From the author and translator bios, extract the passage starting with "Anna Gunin’s translations" and going on through "2014 Rossica Prize.", copied word for word.

- [Supplied text]
▶

Anna Gunin’s translations include Oleg Pavlov’s award-winning Requiem for a Soldier and Mikail Eldin’s war memoir The Sky Wept Fire, winner of an English PEN award. She is the co-translator with Arch Tait of Svetlana Alexievich’s Chernobyl Prayer. Her translations of Pavel Bazhov’s fairy tales appear in Russian Magic Tales from Pushkin to Platonov, shortlisted for the 2014 Rossica Prize.

Alexei Makushinsky
Reading and Q&A with Alexei Makushinsky and Rowan Mackenzie-Kennedy
Alexei Makushinsky was born 1960 in Moscow, and has lived in Germany since 1992. He did his Ph.D. at the Catholic University of Eichstätt and teaches Russian Literature and Culture at the Johannes Gutenberg University of Mainz. For his novel Steamship to Argentina, 2014 (short-list of the prize Bolshaya Kniga and many other nominations) he received the renowned prize Russkaya Premiya. Among his other works are two novels – Maks (1998) and Town in Valley (2012), two books of poems, and a collection of essays By the Pyramid (2011).

◀

- [Data supplied]
▶

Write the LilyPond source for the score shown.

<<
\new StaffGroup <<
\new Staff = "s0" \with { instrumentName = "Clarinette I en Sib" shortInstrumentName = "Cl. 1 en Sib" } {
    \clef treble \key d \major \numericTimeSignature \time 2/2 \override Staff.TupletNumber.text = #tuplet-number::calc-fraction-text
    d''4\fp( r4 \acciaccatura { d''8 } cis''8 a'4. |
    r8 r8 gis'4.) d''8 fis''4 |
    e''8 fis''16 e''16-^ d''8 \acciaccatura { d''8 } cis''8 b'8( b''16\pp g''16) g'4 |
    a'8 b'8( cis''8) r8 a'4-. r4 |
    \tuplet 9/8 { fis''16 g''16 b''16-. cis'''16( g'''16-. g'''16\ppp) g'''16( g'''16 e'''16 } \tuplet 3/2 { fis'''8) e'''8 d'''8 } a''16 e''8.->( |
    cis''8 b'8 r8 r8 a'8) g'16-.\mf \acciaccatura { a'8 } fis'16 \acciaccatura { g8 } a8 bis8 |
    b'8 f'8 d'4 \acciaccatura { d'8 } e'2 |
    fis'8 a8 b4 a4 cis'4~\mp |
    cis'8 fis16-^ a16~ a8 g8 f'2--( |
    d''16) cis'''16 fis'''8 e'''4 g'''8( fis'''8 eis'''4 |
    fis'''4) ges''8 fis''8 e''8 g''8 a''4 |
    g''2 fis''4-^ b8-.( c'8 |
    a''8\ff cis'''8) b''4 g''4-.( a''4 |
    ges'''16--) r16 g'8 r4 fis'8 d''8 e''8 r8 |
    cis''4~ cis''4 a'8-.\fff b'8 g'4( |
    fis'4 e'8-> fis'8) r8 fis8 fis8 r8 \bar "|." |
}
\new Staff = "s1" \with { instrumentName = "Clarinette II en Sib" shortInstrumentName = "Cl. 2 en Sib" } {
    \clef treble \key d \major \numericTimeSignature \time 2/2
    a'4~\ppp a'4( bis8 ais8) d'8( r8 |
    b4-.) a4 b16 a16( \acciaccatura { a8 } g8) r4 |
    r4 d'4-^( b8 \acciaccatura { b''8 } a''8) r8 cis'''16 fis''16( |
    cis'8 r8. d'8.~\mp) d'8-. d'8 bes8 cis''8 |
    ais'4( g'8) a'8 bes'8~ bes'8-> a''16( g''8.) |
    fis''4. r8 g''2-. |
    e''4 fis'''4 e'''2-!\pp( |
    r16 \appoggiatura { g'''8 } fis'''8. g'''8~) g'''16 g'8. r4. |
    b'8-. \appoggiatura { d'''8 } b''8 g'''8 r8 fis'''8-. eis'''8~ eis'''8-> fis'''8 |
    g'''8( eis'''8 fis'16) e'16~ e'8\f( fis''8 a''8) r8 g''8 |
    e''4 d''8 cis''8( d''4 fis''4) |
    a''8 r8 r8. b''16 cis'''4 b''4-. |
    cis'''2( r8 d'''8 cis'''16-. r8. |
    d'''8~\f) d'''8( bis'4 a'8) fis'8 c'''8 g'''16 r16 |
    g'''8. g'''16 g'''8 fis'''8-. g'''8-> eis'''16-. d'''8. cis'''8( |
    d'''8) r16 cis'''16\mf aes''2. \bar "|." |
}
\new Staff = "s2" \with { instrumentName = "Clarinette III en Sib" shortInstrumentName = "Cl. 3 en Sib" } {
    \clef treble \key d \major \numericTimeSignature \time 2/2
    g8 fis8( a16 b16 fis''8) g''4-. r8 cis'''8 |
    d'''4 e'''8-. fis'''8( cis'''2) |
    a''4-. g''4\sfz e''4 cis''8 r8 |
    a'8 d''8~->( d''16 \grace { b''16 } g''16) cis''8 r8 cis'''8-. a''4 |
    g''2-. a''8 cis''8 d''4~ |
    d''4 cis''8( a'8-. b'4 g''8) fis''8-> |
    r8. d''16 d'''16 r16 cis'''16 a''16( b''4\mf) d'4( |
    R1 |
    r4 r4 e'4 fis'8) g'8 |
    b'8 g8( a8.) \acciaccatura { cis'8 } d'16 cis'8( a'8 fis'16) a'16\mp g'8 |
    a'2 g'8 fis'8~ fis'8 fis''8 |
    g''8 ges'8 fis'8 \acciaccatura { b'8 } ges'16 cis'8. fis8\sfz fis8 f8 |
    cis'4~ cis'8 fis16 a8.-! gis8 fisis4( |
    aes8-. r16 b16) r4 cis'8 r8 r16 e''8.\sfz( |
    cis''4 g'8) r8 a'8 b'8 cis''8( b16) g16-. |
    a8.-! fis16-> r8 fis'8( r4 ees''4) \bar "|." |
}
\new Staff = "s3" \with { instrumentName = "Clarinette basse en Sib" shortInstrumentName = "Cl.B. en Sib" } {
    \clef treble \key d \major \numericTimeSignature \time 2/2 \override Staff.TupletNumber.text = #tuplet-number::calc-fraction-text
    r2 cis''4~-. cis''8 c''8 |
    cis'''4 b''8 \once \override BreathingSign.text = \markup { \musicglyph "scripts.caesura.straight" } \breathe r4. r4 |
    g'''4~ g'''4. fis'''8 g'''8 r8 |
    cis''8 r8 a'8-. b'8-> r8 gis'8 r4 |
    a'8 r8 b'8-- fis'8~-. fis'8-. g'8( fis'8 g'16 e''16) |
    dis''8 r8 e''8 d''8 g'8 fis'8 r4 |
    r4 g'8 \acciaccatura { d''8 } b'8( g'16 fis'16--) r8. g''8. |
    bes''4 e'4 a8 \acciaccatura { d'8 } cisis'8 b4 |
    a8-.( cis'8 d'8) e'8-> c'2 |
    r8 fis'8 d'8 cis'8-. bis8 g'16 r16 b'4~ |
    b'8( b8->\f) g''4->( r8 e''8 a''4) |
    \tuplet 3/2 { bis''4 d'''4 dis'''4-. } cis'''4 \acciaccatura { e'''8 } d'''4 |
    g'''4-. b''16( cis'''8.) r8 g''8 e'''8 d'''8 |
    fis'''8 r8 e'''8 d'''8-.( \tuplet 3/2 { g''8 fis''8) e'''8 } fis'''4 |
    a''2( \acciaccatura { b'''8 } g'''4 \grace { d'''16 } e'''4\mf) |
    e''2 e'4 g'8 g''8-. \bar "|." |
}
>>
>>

◀

- [Exercise result]
Anna Gunin’s translations include Oleg Pavlov’s award-winning Requiem for a Soldier and Mikail Eldin’s war memoir The Sky Wept Fire, winner of an English PEN award. She is the co-translator with Arch Tait of Svetlana Alexievich’s Chernobyl Prayer. Her translations of Pavel Bazhov’s fairy tales appear in Russian Magic Tales from Pushkin to Platonov, shortlisted for the 2014 Rossica Prize.